++++ Texte à analyser

Edouard Limonov (1943-2020) est l’enfant maudit des lettres russes. Tour à tour poète, romancier, biographe de sa propre vie, couturier, clochard, majordome, exilé aux Etats-Unis, en France, avant de revenir en Russie, d’y fonder un parti ultranationaliste avant d’être enfermé par Poutine au Goulag, il aura placé sa vie sous le signe de l’excès, à vomir la médiocrité du monde et à défendre l’indéfendable, dans une surenchère de provocation gratuite. Emmanuel Carrère lui avait consacré un livre brillant et ambigu en 2011. Kirill Serebrennikov le porte à l’écran.
Le biopic est un genre frelaté, qui joue trop souvent sur la popularité de son héros, plus que sur un réel désir de cinéma. Un tel reproche ne saurait être adressé à Limonov, la ballade qui, au contraire, constitue la rencontre parfaitement logique et attendue entre deux artistes qui se ressemblent : Serebrennikov (Leto, La Fièvre de Petrov, La Femme de Tchaïkovski), un réalisateur russe exilé, qui entretient avec son pays une relation d’amour-haine et dont le cinéma enfiévré déborde d’une énergie toxique, et Limonov, le dandy punk et misanthrope, croisement ultra-contemporain de Drieu la Rochelle et de Mick Jagger.
Cette rencontre explosive fait-elle pschitt ? Je lis des critiques tièdes voire amères. Première lui reproche d’être trop sage, trop aseptisé, Télérama déplore le cynisme de son héros, Le Monde regrette que le film consacre trop de temps à l’épisode américain et passe trop vite sur le retour à en Russie et la dérive indéfendable de Limonov dans l’ultra-nationalisme, le fascisme et l’antisémitisme – comme le faisait le roman de Carrère, plus balancé dans l’appréciation du personnage et la fascination empoisonnée qu’il suscite.
Ces critiques me semblent néanmoins bien sévères. Limonov, la ballade déborde d’une énergie punk et destructrice. Le travail de l’image est étonnant, qui donne à voir le héros dans des Super-8 tremblotants et jaunâtres qu’on dirait d’époque. Mené tambour battant, il dure plus de deux heures alors qu’on ne voit pas le temps passer. Les transitions d’une époque à l’autre sont filmées par des plans séquences semblables à ceux que Serebrennikov avait déjà tournés dans ses précédents films, d’une maîtrise bluffante. Atout de poids, l’interprétation inspirée de Ben Whishaw (Le Parfum, Bright Star, Cloud Atlas…) qui, avec un aplomb déconcertant, promène sa silhouette dégingandée d’une maigreur maladive, ses cheveux en pétard et ses lunettes intello.

++++++++

■ Consigne: D'après le texte sur Limonov, en quelle année Emmanuel Carrère lui avait-il consacré un livre ? Les items ne sont pas utiles pour cet exercice.

++++ Données enregistrées

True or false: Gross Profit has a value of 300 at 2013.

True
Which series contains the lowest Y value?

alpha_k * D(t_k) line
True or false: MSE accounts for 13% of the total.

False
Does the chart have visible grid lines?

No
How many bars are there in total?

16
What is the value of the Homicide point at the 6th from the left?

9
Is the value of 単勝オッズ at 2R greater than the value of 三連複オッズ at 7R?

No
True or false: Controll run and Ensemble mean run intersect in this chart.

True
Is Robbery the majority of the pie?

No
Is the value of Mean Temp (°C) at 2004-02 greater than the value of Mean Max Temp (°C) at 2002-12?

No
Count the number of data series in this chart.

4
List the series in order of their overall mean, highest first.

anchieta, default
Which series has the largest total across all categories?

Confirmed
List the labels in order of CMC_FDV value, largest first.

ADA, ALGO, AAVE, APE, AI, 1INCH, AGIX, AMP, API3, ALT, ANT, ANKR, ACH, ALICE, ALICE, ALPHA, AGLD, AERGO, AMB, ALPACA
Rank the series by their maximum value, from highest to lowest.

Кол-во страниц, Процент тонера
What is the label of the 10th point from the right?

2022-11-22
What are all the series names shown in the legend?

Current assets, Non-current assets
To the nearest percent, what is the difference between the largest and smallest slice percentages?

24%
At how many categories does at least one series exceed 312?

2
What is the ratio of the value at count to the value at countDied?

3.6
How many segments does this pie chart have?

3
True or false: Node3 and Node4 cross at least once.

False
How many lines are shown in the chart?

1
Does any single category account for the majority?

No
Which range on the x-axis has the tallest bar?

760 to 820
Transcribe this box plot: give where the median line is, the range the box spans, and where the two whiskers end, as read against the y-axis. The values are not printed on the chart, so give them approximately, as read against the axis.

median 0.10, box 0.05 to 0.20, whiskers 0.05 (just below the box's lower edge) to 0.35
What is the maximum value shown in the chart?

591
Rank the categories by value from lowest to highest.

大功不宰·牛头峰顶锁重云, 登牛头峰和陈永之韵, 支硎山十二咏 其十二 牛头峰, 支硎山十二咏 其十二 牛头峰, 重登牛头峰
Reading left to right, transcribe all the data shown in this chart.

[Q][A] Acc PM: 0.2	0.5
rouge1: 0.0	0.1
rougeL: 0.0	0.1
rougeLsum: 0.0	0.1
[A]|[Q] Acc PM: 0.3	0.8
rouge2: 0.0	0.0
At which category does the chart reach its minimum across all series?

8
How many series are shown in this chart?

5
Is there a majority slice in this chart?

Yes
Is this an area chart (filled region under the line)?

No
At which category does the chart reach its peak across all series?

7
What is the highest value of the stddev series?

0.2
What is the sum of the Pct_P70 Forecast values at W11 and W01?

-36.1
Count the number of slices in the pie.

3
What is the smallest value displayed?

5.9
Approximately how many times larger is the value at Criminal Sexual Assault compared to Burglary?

++++++++

■ Corrigé: En 2011.